For the artist I think the painting has to have some excitement to it, something that keeps the painter interested in painting. So I'd say it's finished when the painting  still interests the artist and also seems coherent. I think many artists, certainly myself, assume that if it's interesting to  them as a painting it will also be interesting to at least some others.

In this  painting the coherence  came very quickly. And I think it is  still exciting. When that happens I think it's very wise to just stop. I did  for two days and then went back into  it  because  something bothered me a little bit about it.

Artistic  wisdom I think is knowing when you shouldn't  worry about the little thing that bothers you.

When a painting comes together quickly like this I think  it  has a freshness that is rare  in painting. That's another reason to stop and let it sit.

On the other hand sometimes a day or two later the painting will just look dull, or wrong, just too bad to leave as is. That is the case with the next painting. I'm not sure how long I left it sit but  I think it's somewhere around seven years.!!





   
Wilson's Snipe at Ottawa NWR. Acrylic Painting. 9x12 inches. Copyright Ken Januski 2020

I went back into it because I returned to acrylic painting recently, was feeling somewhat confident about using it again, and had been bothered for many years by  this and the three or  four similar versions  I'd done of the same theme: Wilson's Snipe, and one Yellowlegs in the  distance, at Ottawa NWR.

I don't believe I'll go back into this but I do think it  is now  a coherent painting. To me it doesn't begin to have  the artistic excitement of the Prothonotary Warbler painting but it does at least seem like a reasonable, workmanlike and coherent portrayal of the scene.

Spring Hill #4. Collage of old drawings with Charcoal and Pastel. 23x29 inches. Copyright Ken Januski 1981

There are also artworks, in this case a collage/drawing rather than a painting, that seem to need to be kicked into submission. Or that finally defeat me or other artists. Sometimes you just feel like you need to break through to something new, that your old way of  working is just stale and dissatisfying. It's the exact opposite of the method in the Prothonotary Warbler painting. Because I have a long history of  working this way in my older abstract work I will often work this way in my paintings and sometimes my prints. It is NOT a good way to work in watercolor, and perhaps not Moku Hanga either!

This way of working can be both  incredibly wearing and incredibly rewarding. The main time I worked this way in printmaking was when I did reduction prints, mainly linocut but sometimes woodcut  or  both together. I decided it was just too wearing for the reward, particularly when coupled with the oil-based inks I was using at the time and the solvents that they required.

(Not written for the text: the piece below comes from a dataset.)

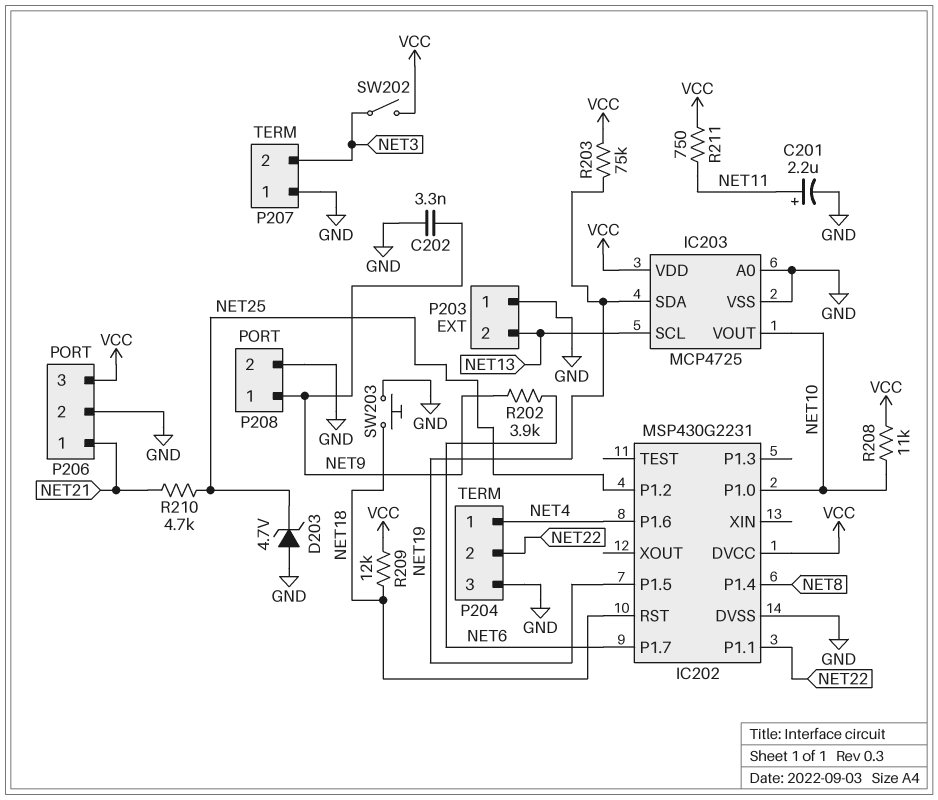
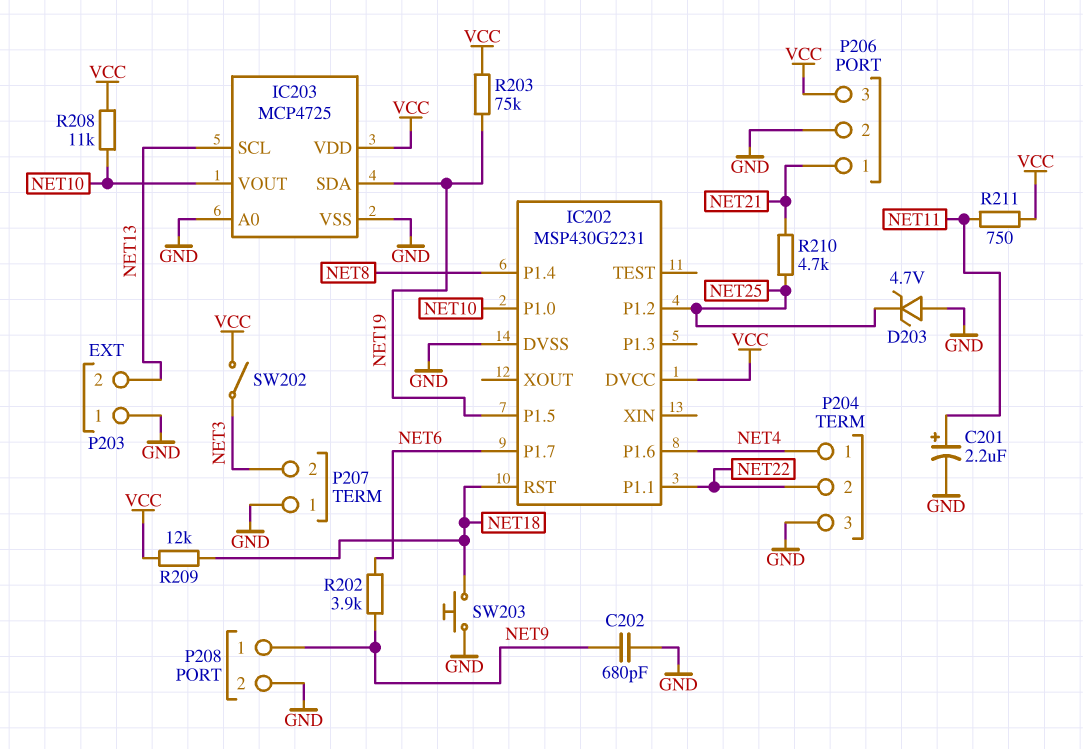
C202: 3.3nF (GND, NET9) -> 680pF (GND, NET9)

It can also lead to  constipated  paintings. They can become just thoroughly  overworked without a hint of  freshness. And yet at other times they can be the epitome of both excitement and freshness. The collage/drawing  above isn't my favorite drawing of  all time but I am very happy with it.

It came about as I  was getting disgusted with some of my abstract charcoal drawings and decided that the best way out  of  this  was to just tear them up and use them  as the basis for something  new. It was liberating and led I think to some very good, and at least to me very satisfying , art works.

But I'm equally satisfied, at least I hope I still will be tomorrow by painting at top. There are many ways to make a work of  art and many ways to know when it is  done! Some  happen far more quickly than others. I think what's most important is to  in dialogue enough  with the painting to know when it  seems done even if  you'd already planned  to do something more.

P.S. Blogger seems to have been kidnapped by a new interface. I've had to edit most  of the html that it  'automatically' came up with because  it  seemed so bad. But  I  don't have time to write html, nor do I want to. So if  this looks bad, and if it was that bad you probably wouldn't reach this point, I would  blame it on  Blogger's horrible new interface.